The European League Against Rheumatism (EULAR) recently updated its strategic priorities in a number of key areas, including the management of inflammatory arthritis. This year’s EULAR session, Back to the Future: Transformative Vision for RA?, will examine new approaches to therapeutic advances, strategies of care, practical management pathways, application of treatment guidelines, and imaging.
During the session, which takes place from 2:30 – 4:00 pm Sunday in Room W183a, EULAR President Johannes W.J. Bijlsma, MD, PhD, Professor at the Department of Rheumatology and Clinical Immunology at University Medical Center Utrecht in the Netherlands, will serve as moderator and will open the discussion with an overview of EULAR’s strategic vision in six key priority areas over the next five years.
Among the priorities, Dr.

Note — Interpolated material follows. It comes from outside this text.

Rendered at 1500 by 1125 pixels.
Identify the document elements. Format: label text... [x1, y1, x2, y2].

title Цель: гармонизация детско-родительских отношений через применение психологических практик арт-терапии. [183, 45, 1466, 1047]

Bijlsma said, are initiatives that will reinforce EULAR’s role as a leading provider of education in rheumatic and musculoskeletal disease.

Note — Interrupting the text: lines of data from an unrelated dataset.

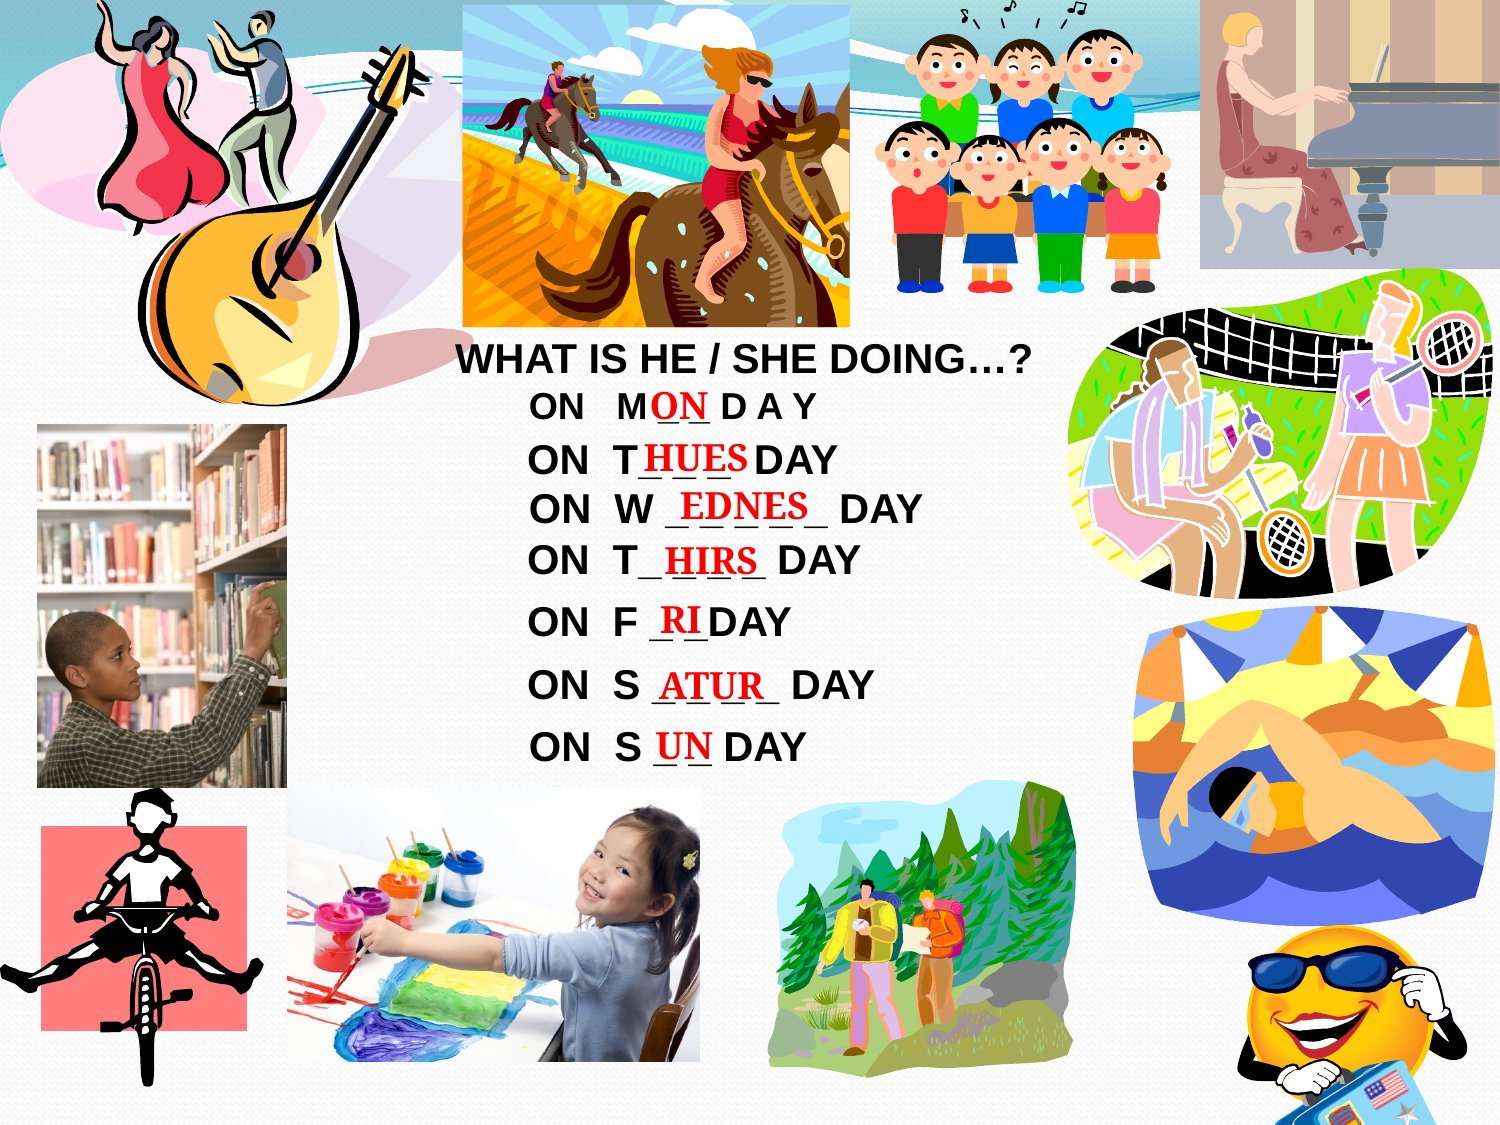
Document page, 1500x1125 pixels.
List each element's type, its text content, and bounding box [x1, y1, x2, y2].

text_box UN [640, 714, 729, 775]
text_box ON M _ _ D A Y [724, 374, 833, 425]
text_box ON [634, 374, 724, 426]
text_box ON W _ _ _ _ _ DAY [514, 474, 665, 540]
text_box ATUR [644, 654, 779, 715]
text_box HIRS [649, 529, 774, 590]
text_box ON W _ _ _ _ _ DAY [774, 474, 939, 540]
picture [1061, 0, 1500, 1125]
text_box ON M _ _ D A Y [514, 374, 634, 425]
text_box EDNES [665, 474, 828, 535]
text_box ON T_ _ _ DAY [724, 425, 894, 474]
text_box ON S _ _ DAY [513, 712, 823, 778]
text_box RI [645, 589, 717, 649]
text_box WHAT IS HE / SHE DOING…? [440, 324, 1049, 440]
text_box ON T_ _ _ _ DAY [774, 540, 880, 590]
text_box ON S _ _ _ _ DAY [512, 650, 894, 715]
text_box ON T_ _ _ DAY [512, 425, 634, 490]
text_box ON T_ _ _ _ DAY [512, 525, 649, 587]
picture [874, 0, 1172, 294]
text_box ON F _ _DAY [512, 587, 811, 650]
text_box HUES [628, 426, 783, 487]
picture [0, 424, 701, 1087]
picture [762, 774, 1082, 1083]
picture [0, 0, 855, 411]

Ongoing research on the pathogenesis of rheumatoid arthritis and advances in therapeutic development will be the topic of a presentation by Iain B. McInnes, MD, PhD, FRCP, FRSE, Muirhead Professor of Medicine, ARUK Professor of Rheumatology, and Director of the Institute of Infection, Immunity and Inflammation at the College of Medical, Veterinary and Life Sciences, University of Glasgow, Scotland.

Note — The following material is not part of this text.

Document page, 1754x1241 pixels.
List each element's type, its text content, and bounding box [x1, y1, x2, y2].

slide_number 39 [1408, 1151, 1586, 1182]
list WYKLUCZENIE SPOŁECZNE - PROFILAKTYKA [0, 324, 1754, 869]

“The last two decades have been very successful in terms of generating new therapies for the treatment of people with RA,” Dr. McInnes said. “Even with those new medicines that we are successfully innovating, we do not really have a clear understanding of which people will benefit most out of the totality of the RA population, who will be at risk of adverse events, and when in the course of the disease a given medicine can be optimally used. As such, we rely currently on algorithms to direct our therapeutic decisions.”
Dr. McInnes believes that an increasingly more detailed understanding of the pathogenesis of RA will inform the search for new targets for drug/technology development, essentially enabling a true precision medicine-based approach to treatment.
“An ever-greater understanding of disease will potentially yield yet even more benefits in terms of therapeutics development and their application in the next decade,” he said. “The technologies that can now be applied in the era of molecular medicine and imaging will be transformative in supporting this progress.”
The possibilities that the application of precision medicine approaches in RA management might bring to clinical practice in the coming years will be the topic of a subsequent presentation by Gerd R. Burmester, MD, Professor of Medicine in the Department of Rheumatology and Clinical Immunology at the Charité University Hospital, Free University and Humboldt University of Berlin, Germany.
Also during the EULAR session, Elena Nikiphorou, MD, Rheumatology Consultant and Clinical Researcher in the Academic Rheumatology Department of King’s College London, will discuss evolving clinical care pathways, and Annamaria Iagnocco, MD, Professor of Rheumatology at the University of Torino in Turin, Italy, will talk about how the use of advanced imaging will impact the overall management of RA in the next five years.
The ACR invited EULAR to share their perspectives and insights in an effort to help expand the data exchange that is critical to improving patient care worldwide. The ACR expresses its gratitude to EULAR for helping the ACR provide Annual Meeting attendees additional opportunities to learn from speakers with diverse experiences.